**Written instruction:** Copy every line of the listing below word for word, in the same order.

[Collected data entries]
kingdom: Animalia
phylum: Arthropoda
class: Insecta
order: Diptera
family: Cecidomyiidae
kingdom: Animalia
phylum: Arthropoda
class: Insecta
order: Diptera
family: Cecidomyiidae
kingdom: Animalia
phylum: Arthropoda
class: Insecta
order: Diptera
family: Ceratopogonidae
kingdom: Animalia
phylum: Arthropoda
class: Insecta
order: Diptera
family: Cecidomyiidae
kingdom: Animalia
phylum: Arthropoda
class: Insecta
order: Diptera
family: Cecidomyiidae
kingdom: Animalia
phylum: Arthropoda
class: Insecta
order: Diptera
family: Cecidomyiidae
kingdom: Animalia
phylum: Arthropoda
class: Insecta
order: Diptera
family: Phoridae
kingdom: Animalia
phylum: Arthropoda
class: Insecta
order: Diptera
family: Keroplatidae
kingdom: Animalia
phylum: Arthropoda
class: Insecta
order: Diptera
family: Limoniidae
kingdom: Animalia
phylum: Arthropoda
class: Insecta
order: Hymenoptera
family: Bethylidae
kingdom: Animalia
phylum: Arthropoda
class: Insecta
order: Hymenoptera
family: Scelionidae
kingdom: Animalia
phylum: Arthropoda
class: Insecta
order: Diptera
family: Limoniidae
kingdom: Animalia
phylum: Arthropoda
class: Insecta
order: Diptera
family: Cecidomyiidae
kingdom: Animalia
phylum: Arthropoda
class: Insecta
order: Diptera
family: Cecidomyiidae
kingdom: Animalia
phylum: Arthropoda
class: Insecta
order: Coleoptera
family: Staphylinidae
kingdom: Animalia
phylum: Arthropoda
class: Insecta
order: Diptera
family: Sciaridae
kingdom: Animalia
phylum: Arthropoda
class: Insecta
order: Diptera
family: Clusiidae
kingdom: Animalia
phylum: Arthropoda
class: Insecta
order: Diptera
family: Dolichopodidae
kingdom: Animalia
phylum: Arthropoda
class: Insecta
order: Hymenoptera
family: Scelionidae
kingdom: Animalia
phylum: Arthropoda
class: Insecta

**Result:**
kingdom: Animalia
phylum: Arthropoda
class: Insecta
order: Diptera
family: Cecidomyiidae
kingdom: Animalia
phylum: Arthropoda
class: Insecta
order: Diptera
family: Cecidomyiidae
kingdom: Animalia
phylum: Arthropoda
class: Insecta
order: Diptera
family: Ceratopogonidae
kingdom: Animalia
phylum: Arthropoda
class: Insecta
order: Diptera
family: Cecidomyiidae
kingdom: Animalia
phylum: Arthropoda
class: Insecta
order: Diptera
family: Cecidomyiidae
kingdom: Animalia
phylum: Arthropoda
class: Insecta
order: Diptera
family: Cecidomyiidae
kingdom: Animalia
phylum: Arthropoda
class: Insecta
order: Diptera
family: Phoridae
kingdom: Animalia
phylum: Arthropoda
class: Insecta
order: Diptera
family: Keroplatidae
kingdom: Animalia
phylum: Arthropoda
class: Insecta
order: Diptera
family: Limoniidae
kingdom: Animalia
phylum: Arthropoda
class: Insecta
order: Hymenoptera
family: Bethylidae
kingdom: Animalia
phylum: Arthropoda
class: Insecta
order: Hymenoptera
family: Scelionidae
kingdom: Animalia
phylum: Arthropoda
class: Insecta
order: Diptera
family: Limoniidae
kingdom: Animalia
phylum: Arthropoda
class: Insecta
order: Diptera
family: Cecidomyiidae
kingdom: Animalia
phylum: Arthropoda
class: Insecta
order: Diptera
family: Cecidomyiidae
kingdom: Animalia
phylum: Arthropoda
class: Insecta
order: Coleoptera
family: Staphylinidae
kingdom: Animalia
phylum: Arthropoda
class: Insecta
order: Diptera
family: Sciaridae
kingdom: Animalia
phylum: Arthropoda
class: Insecta
order: Diptera
family: Clusiidae
kingdom: Animalia
phylum: Arthropoda
class: Insecta
order: Diptera
family: Dolichopodidae
kingdom: Animalia
phylum: Arthropoda
class: Insecta
order: Hymenoptera
family: Scelionidae
kingdom: Animalia
phylum: Arthropoda
class: Insecta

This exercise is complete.